- Aufgaben -
1. Kopiere aus dem Text über die Hochschulpolitik der SED den Teil, der mit „FÜR die Gesamtdeutschen“ anfängt. Hör nach „Studienausgabe 16,80 DM.“ auf.
2. Fasse den Absatz im Text über die Hochschulpolitik der SED, der mit „ES ENTHÄLT“ anfängt, kürzer zusammen und behalte dabei die wichtigsten Fakten.

- Ausgangstext -
/---
FÜR die Gesamtdeutschen unter den Studenten, Professoren oder sonstwie mit der Universität Befaßten –

Ernst Richert: „Sozialistische Universität“ – Die Hochschulpolitik der SED; Colloquium Verlag, Berlin; 280 S., Ln. 26,80, Studienausgabe 16,80 DM.

ES ENTHÄLT den im wesentlichen chronologisch ablaufenden Bericht über ein bildungspolitisches Experiment, von dem in der Bundesrepublik bisher, wenn überhaupt, nur Kenntnis durch eine Reihe von Dokumentationen genommen wurde. Von den ersten Anfängen sozialistischer Hochschulpolitik in Deutschland gleich nach 1945 bis zur Etablierung der Hoch- und Fachschulen als der Fortsetzung des reinen Schulbetriebs im „einheitlichen sozialistischen Bildungssystem“ wird der Weg nachgezeichnet, auf dem die „optimale Entwicklung der ‚Produktivkraft Mensch‘“ erreicht werden soll.
\---
- Gegebene Daten -
/---
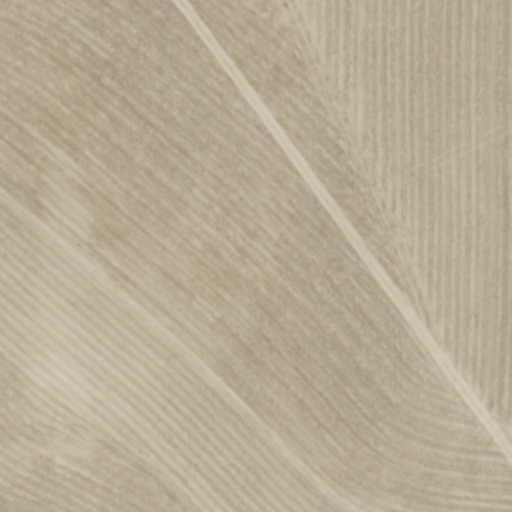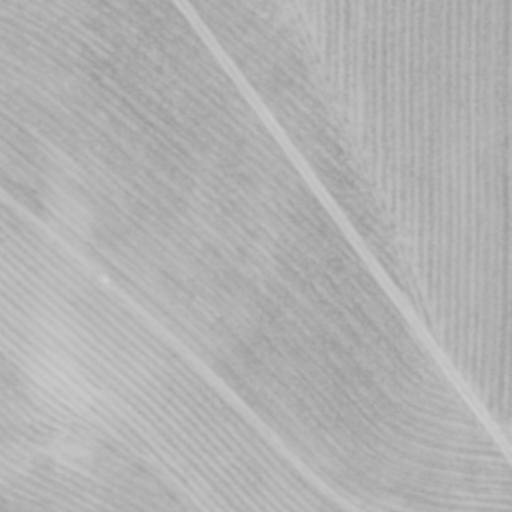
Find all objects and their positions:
\---
- Antworten -
1.
FÜR die Gesamtdeutschen unter den Studenten, Professoren oder sonstwie mit der Universität Befaßten –

Ernst Richert: „Sozialistische Universität“ – Die Hochschulpolitik der SED; Colloquium Verlag, Berlin; 280 S., Ln. 26,80, Studienausgabe 16,80 DM.

2. Es bietet einen meist chronologischen Bericht über ein bildungspolitisches Experiment, das man in der Bundesrepublik bisher höchstens aus Dokumentationen kannte. Nachgezeichnet wird der Weg von den Anfängen sozialistischer Hochschulpolitik in Deutschland kurz nach 1945 bis zur Etablierung der Hoch- und Fachschulen als Fortsetzung des Schulbetriebs im „einheitlichen sozialistischen Bildungssystem“. Auf diesem Weg soll die „optimale Entwicklung der ‚Produktivkraft Mensch‘“ erreicht werden.